Comparing the U.S. to South Korea, for example, Shaman said, “They’re testing 10 times as many per infection found.”
We downloaded the data for May 9 and found that the U.S. ranked 59th out of 64 countries in tests per confirmed case as of that date.
In April, the Rockefeller Foundation issued a “testing action plan” that called for “rapidly expanding testing capacity to 30 million tests per week over the next six months” in the U.S.
CNBC, April 21: The Rockefeller plan says that more testing must be done to accurately capture the level of Covid-19 infections in the U.S.
“In Taiwan, there have been 132 tests conducted for every confirmed case. In Australia, the number is 62. In the United States, it is five,” an executive summary of the plan notes.
As of May 9, the U.S. has conducted about seven tests for every confirmed case, while Taiwan has conducted about 153.
We can also look at this measure in percentage terms: the test positivity rate, or the share of total tests that are positive.

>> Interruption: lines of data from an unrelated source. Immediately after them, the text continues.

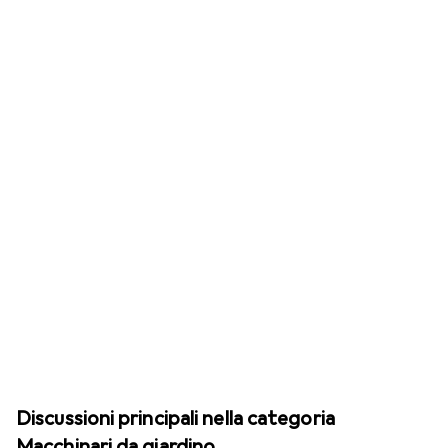
Discussioni principali nella categoria
Macchinari da giardino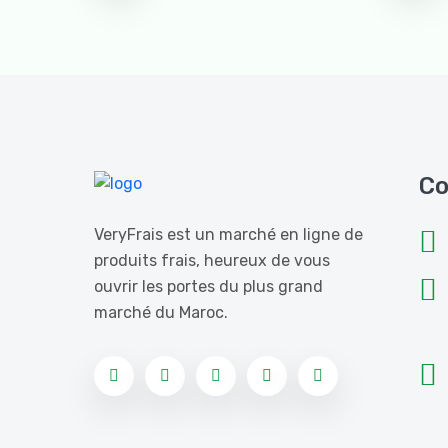
Co
VeryFrais est un marché en ligne de
produits frais, heureux de vous
ouvrir les portes du plus grand
marché du Maroc.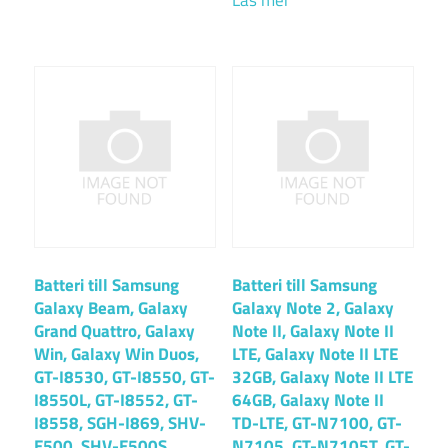
Läs mer
Batteri till Samsung
Batteri till Samsung
Galaxy Beam, Galaxy
Galaxy Note 2, Galaxy
Grand Quattro, Galaxy
Note II, Galaxy Note II
Win, Galaxy Win Duos,
LTE, Galaxy Note II LTE
GT-I8530, GT-I8550, GT-
32GB, Galaxy Note II LTE
I8550L, GT-I8552, GT-
64GB, Galaxy Note II
I8558, SGH-I869, SHV-
TD-LTE, GT-N7100, GT-
E500, SHV-E500S
N7105, GT-N7105T, GT-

As we wrote recently, if a high percentage of tests are positive, that suggests only the sickest patients are being tested and mild cases are likely being missed, a Johns Hopkins website explains. The World Health Organization has recommended that countries aim for about a 10% test positivity rate to make sure there’s enough testing being conducted to detect all cases.
The U.S. is now at a 14.2% test positivity rate as of May 11. That’s not “leading the world” either.